-- PASSAGE PROVIDED --
• • • •
The only way we will ever experience God is to allow him to walk through this world with us. After all this is why Jesus came to this world—he came to walk through this world with us.

 

To be able to walk through this world with God we must bring our troubles and heartaches to him. You need to be able to come to him saying, “I messed up again, I went out with the best of intentions, but I screwed it up.” You need to hear God say, “That’s all right, you don’t have to be able to walk on water to walk with me. It’s alright if you sink and hit bottom, I don’t mind helping you back into the boat.

 

If I could just reach out to connect to God through his absolute truth my whole perspective about myself would change—my world would change.

 

Do you know what God wants more than anything else? He wants to walk through this world with each one of us—not to censor our lives but to give us meaningful direction.

 

John 3:16-19

16 "For God so loved the world that he gave his one and only Son, that whoever believes in him shall not perish but have eternal life. 17 For God did not send his Son into the world to condemn the world, but to save the world through him. 18 Whoever believes in him is not condemned, but whoever does not believe stands condemned already because he has not believed in the name of God's one and only Son. NIV

 

There is no way we can discover the deeper meaning of life until we realize that our bodies were designed to be the temple of God—God’s ultimate dwelling place. To say our bodies are the temple of God means it is the domain God seeks to rule. It really that God wishes to rule this world through us.
• • • •
-- PROVIDED INFORMATION --
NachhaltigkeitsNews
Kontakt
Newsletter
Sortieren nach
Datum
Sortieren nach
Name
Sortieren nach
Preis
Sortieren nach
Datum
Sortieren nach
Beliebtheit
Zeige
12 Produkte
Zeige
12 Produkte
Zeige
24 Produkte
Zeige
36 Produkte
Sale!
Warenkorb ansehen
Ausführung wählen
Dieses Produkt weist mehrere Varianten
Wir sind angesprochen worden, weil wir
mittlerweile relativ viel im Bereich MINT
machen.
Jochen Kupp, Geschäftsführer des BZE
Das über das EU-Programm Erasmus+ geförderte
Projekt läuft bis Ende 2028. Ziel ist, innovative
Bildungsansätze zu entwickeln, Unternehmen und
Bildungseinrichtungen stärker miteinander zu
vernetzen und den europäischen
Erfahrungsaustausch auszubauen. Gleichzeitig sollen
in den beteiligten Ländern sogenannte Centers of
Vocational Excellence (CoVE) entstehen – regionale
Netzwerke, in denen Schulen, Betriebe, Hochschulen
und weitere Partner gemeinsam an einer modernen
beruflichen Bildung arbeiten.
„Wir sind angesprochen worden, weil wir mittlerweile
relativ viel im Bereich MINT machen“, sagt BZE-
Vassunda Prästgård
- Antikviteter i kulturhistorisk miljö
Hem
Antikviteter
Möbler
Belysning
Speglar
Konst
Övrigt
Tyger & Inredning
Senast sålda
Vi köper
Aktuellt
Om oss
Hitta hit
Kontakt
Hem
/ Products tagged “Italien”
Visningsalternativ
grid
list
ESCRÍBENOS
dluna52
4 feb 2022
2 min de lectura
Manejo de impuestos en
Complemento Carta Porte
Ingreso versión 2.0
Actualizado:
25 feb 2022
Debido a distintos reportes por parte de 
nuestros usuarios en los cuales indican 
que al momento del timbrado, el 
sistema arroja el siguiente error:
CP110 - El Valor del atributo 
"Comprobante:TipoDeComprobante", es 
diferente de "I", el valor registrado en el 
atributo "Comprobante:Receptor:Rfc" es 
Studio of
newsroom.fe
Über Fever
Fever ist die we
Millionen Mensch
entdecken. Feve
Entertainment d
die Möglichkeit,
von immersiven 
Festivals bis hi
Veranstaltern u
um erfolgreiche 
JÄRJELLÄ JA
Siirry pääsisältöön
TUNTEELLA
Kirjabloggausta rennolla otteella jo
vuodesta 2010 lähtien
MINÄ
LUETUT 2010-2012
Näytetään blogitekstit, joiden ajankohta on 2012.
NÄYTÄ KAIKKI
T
• • • •
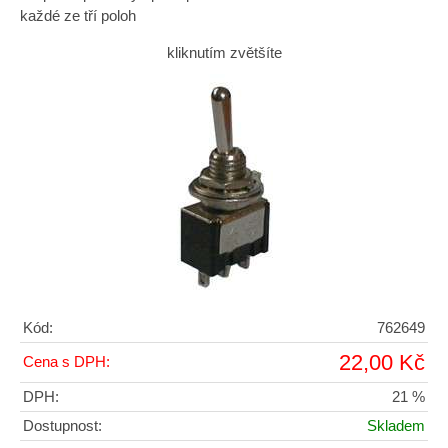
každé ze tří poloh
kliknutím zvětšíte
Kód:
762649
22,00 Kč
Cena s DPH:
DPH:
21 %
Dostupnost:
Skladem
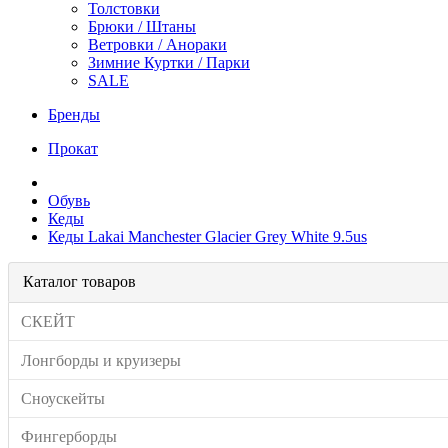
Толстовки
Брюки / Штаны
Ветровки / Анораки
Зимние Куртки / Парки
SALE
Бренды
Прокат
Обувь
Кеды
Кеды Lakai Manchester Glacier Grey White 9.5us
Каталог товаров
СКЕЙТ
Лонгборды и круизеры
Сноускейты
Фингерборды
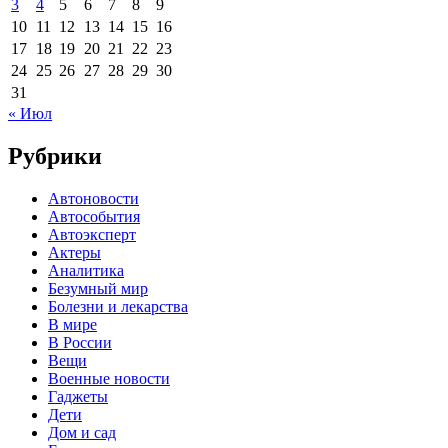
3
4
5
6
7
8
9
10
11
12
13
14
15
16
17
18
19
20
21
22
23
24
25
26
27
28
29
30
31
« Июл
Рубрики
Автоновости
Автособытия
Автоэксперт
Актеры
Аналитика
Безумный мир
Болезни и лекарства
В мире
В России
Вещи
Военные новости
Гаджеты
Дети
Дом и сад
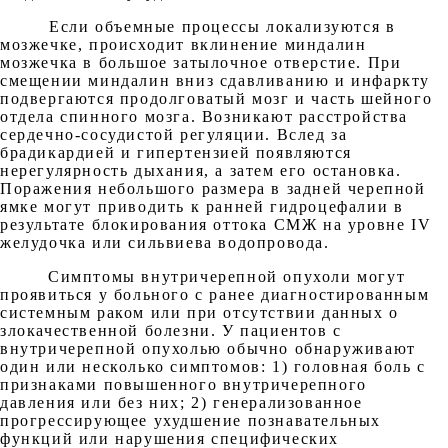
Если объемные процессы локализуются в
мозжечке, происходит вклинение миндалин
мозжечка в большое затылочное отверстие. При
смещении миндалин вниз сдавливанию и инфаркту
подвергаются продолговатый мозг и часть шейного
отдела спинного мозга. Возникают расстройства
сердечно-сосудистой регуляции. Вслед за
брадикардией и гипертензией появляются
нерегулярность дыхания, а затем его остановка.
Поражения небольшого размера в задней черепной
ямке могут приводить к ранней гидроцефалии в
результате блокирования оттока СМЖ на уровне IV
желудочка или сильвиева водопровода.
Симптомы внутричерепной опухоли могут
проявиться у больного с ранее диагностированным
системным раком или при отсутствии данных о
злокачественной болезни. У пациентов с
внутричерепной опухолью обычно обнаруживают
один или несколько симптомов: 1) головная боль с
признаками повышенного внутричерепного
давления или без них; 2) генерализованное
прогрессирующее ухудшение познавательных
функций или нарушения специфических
• • • •
-- INSTRUCTION --
Using the passage on walking with God, answer each question briefly.
(a) According to the passage, why did Jesus come to this world?
(b) In the quoted verse John 3:17, for what purpose did God send his Son into the world?
(c) What does the passage say our bodies were designed to be?
The entries were taken from a separate source and are unrelated to the text.

-- SOLUTION TO THIS PROBLEM --
(a) He came to walk through this world with us.
(b) Not to condemn the world, but to save the world through him.
(c) The temple of God, God's ultimate dwelling place.